In all proposed exercises, the remainder is zero, confirming that the divisor is an exact factor of the polynomial.
Exercise 11
\[ (x^3 - x^2 - 14x + 24) : (x - 3) \]
Result
\[ x^2 + 2x - 8 \]
Solution
\(x=3\)
\[ \begin{array}{r|rrrr} 3 & 1 & -1 & -14 & 24 \\ & & 3 & 6 & -24 \\ \hline & 1 & 2 & -8 & 0 \end{array} \]
Exercise 12
\[ (x^3 - 4x^2 - 7x + 10) : (x + 2) \]
Result
\[ x^2 - 6x + 5 \]
Solution
\(x=-2\)
\[ \begin{array}{r|rrrr} -2 & 1 & -4 & -7 & 10 \\ & & -2 & 12 & -10 \\ \hline & 1 & -6 & 5 & 0 \end{array} \]
Exercise 13
\[ (3x^3 - 5x^2 - 4x + 4) : (x - 2) \]
Result
\[ 3x^2 + x - 2 \]
Solution
\(x=2\)
\[ \begin{array}{r|rrrr} 2 & 3 & -5 & -4 & 4 \\ & & 6 & 2 & -4 \\ \hline & 3 & 1 & -2 & 0 \end{array} \]
Exercise 14
\[ (x^3 + 5x^2 + 2x - 8) : (x + 4) \]
Result
\[ x^2 + x - 2 \]
Solution
\(x=-4\)
\[ \begin{array}{r|rrrr} -4 & 1 & 5 & 2 & -8 \\ & & -4 & -4 & 8 \\ \hline & 1 & 1 & -2 & 0 \end{array} \]
Exercise 15
\[ (2x^3 - 9x^2 + 7x + 6) : (x - 3) \]
Result
\[ 2x^2 - 3x - 2 \]
Solution
\(x=3\)
\[ \begin{array}{r|rrrr} 3 & 2 & -9 & 7 & 6 \\ & & 6 & -9 & -6 \\ \hline & 2 & -3 & -2 & 0 \end{array} \]
Exercise 16
\[ (x^3 - 7x + 6) : (x - 1) \]
Result
\[ x^2 + x - 6 \]
Solution
Coefficient nul à inclure : \[ 1 \quad 0 \quad -7 \quad 6 \]

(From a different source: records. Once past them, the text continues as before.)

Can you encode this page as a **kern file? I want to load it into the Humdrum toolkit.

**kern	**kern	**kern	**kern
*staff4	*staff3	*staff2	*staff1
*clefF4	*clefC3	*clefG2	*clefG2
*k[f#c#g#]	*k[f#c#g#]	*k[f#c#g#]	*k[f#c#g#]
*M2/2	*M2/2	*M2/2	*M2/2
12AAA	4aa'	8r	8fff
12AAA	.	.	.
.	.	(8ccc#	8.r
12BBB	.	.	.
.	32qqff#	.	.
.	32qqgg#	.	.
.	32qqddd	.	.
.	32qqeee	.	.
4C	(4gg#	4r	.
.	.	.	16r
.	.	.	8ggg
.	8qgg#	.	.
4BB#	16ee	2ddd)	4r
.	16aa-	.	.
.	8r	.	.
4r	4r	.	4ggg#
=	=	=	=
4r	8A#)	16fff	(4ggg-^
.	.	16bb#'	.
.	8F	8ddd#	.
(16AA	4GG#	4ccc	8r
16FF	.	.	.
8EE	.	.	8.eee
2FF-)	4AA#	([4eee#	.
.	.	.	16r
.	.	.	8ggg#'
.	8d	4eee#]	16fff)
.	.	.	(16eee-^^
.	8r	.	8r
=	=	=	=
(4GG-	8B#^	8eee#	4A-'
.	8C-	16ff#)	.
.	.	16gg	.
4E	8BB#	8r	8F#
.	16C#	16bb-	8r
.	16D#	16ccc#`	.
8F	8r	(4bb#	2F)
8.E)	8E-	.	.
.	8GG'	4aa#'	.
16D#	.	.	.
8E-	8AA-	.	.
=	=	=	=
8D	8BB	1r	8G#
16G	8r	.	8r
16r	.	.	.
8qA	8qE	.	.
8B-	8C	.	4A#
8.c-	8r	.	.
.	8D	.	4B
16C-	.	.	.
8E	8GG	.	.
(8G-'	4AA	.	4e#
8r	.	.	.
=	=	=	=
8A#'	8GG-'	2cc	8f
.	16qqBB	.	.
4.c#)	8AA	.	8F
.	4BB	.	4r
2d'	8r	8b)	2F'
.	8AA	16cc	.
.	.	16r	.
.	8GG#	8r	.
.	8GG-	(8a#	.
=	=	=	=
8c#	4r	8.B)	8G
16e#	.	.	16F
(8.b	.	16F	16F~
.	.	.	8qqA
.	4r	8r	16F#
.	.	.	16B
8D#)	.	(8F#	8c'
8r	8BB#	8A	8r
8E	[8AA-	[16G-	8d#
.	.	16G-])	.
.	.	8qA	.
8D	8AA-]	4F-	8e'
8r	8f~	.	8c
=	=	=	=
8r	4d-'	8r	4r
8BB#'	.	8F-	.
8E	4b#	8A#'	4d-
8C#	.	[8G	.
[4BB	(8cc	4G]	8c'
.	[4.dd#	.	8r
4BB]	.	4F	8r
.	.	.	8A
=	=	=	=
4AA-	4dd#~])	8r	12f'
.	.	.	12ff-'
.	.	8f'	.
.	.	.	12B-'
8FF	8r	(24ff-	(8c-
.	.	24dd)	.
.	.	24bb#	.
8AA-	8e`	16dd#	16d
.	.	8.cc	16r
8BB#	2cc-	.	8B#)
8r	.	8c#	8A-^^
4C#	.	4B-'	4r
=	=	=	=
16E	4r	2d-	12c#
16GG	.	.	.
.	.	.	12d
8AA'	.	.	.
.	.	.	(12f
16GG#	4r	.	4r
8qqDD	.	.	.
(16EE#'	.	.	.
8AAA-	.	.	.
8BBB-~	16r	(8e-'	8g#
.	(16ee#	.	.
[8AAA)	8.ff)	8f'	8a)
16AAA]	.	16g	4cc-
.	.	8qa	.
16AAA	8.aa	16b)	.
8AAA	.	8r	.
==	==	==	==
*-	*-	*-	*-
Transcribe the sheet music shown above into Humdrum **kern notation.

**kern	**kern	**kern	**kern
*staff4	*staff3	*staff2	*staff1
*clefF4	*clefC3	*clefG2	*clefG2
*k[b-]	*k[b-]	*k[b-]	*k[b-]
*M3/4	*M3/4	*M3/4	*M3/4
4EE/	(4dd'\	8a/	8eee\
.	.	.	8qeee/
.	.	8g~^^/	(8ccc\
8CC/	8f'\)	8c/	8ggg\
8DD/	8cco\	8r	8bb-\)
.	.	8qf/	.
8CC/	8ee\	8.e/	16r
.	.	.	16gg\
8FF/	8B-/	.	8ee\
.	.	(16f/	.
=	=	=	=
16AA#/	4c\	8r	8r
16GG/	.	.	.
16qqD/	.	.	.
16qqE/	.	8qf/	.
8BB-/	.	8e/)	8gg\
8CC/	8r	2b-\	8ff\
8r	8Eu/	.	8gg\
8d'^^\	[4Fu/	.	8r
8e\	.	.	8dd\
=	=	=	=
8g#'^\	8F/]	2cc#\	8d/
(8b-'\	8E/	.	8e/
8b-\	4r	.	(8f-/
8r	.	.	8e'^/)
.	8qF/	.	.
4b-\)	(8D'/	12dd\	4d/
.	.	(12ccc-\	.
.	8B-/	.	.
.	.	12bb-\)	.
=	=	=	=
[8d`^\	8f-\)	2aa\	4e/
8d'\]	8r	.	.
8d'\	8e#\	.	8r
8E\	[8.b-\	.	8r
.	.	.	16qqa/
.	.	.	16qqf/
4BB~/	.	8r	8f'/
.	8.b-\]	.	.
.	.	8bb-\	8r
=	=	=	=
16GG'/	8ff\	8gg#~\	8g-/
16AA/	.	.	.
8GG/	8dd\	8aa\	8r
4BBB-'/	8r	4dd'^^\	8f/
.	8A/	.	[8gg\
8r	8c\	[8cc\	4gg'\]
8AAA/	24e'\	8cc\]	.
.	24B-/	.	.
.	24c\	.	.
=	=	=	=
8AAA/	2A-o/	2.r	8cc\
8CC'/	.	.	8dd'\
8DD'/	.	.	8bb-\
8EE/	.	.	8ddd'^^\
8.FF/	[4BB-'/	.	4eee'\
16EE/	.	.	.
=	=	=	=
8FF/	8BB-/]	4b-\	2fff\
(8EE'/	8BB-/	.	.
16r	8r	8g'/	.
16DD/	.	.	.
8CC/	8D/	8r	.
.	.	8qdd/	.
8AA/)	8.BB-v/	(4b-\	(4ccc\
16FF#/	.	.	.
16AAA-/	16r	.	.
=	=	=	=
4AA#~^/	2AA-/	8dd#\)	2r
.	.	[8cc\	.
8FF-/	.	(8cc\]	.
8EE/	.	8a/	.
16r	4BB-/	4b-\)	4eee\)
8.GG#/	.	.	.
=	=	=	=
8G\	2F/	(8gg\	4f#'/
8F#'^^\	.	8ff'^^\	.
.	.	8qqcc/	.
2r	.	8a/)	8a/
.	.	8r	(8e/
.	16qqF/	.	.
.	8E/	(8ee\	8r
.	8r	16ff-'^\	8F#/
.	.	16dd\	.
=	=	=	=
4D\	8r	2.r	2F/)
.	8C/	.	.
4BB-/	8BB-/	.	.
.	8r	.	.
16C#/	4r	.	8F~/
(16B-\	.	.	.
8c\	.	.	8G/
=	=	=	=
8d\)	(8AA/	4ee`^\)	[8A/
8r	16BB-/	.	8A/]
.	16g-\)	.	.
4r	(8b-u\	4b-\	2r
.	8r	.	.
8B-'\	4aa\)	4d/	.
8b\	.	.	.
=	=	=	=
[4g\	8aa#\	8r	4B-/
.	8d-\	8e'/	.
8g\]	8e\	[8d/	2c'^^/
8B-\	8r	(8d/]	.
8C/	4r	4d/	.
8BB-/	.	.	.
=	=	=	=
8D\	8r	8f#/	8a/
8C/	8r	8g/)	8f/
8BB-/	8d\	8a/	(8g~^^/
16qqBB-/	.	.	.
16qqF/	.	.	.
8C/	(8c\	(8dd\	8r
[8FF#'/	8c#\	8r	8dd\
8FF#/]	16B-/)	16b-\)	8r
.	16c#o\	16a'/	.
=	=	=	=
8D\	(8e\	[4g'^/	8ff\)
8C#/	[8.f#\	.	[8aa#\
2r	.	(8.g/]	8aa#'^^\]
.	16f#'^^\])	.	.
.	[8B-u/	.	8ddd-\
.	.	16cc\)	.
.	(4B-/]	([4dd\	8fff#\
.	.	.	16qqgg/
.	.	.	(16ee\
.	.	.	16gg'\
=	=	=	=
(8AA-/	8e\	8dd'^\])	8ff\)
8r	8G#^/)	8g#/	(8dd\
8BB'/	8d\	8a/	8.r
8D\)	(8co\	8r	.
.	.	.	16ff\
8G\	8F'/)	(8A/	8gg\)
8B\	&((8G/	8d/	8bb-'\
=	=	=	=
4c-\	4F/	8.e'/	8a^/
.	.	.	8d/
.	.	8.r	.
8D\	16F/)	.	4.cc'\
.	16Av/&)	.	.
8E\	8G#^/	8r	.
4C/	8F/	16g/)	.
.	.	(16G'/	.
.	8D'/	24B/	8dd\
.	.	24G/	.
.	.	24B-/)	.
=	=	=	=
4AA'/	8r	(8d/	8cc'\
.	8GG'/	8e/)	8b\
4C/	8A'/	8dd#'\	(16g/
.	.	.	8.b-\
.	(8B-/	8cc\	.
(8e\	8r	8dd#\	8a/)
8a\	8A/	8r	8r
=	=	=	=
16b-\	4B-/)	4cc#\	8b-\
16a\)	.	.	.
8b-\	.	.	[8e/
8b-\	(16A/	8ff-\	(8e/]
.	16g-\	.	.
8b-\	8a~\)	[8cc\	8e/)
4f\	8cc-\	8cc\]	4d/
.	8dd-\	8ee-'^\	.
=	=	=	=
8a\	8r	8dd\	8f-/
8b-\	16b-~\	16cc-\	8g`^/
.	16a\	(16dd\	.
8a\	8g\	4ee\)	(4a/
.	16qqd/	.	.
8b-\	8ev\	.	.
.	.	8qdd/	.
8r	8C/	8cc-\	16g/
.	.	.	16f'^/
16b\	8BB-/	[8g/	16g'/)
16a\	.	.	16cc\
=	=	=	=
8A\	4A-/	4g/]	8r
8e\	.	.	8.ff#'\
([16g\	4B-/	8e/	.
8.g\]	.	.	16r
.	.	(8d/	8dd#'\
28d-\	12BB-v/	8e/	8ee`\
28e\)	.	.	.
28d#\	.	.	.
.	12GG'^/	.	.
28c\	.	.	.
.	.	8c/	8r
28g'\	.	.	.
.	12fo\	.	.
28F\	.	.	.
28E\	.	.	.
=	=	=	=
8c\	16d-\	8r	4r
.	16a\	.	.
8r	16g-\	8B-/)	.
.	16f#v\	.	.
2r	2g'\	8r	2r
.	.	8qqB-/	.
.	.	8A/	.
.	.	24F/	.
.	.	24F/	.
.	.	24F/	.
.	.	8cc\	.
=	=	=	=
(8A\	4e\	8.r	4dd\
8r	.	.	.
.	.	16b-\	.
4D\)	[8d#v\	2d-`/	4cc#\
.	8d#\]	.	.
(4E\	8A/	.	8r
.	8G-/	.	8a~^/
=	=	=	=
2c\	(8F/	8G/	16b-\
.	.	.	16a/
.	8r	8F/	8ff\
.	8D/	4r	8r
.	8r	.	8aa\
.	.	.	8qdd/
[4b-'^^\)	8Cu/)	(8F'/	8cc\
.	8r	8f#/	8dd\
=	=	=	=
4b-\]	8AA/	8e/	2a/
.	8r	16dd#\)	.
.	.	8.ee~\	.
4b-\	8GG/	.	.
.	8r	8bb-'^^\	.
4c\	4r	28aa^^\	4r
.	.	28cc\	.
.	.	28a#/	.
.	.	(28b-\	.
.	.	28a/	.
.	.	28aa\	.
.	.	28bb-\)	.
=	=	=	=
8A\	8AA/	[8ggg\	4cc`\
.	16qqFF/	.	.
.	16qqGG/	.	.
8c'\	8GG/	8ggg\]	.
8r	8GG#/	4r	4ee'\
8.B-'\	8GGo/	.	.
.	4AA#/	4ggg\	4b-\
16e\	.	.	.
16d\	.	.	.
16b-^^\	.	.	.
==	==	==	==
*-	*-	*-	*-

\[ \begin{array}{r|rrrr} 1 & 1 & 0 & -7 & 6 \\ & & 1 & 1 & -6 \\ \hline & 1 & 1 & -6 & 0 \end{array} \]
Exercise 17
\[ (x^3 - 2x^2 - 9x + 18) : (x + 3) \]
Result
\[ x^2 - 5x + 6 \]
Solution
\(x=-3\)
\[ \begin{array}{r|rrrr} -3 & 1 & -2 & -9 & 18 \\ & & -3 & 15 & -18 \\ \hline & 1 & -5 & 6 & 0 \end{array} \]
Exercise 18
\[ (2x^3 + x^2 - 13x + 6) : (x + 3) \]
Result
\[ 2x^2 - 5x + 2 \]
Solution
\(x=-3\)
\[ \begin{array}{r|rrrr} -3 & 2 & 1 & -13 & 6 \\ & & -6 & 15 & -6 \\ \hline & 2 & -5 & 2 & 0 \end{array} \]
Exercise 19
\[ (x^3 + x^2 - 5x + 3) : (x - 1) \]
Result
\[ x^2 + 2x - 3 \]
Solution
\(x=1\)
\[ \begin{array}{r|rrrr} 1 & 1 & 1 & -5 & 3 \\ & & 1 & 2 & -3 \\ \hline & 1 & 2 & -3 & 0 \end{array} \]
Exercise 20
\[ (3x^3 + 2x^2 - 7x + 2) : (x - 1) \]
Result
\[ 3x^2 + 5x - 2 \]
Solution
\(x=1\)
\[ \begin{array}{r|rrrr} 1 & 3 & 2 & -7 & 2 \\ & & 3 & 5 & -2 \\ \hline & 3 & 5 & -2 & 0 \end{array} \]
Final Remark
In all exercises, the remainder is zero. Therefore, each divisor is an exact factor of the corresponding polynomial.
Synthetic division provides a fast and reliable method to compute the quotient and to identify polynomial factorizations.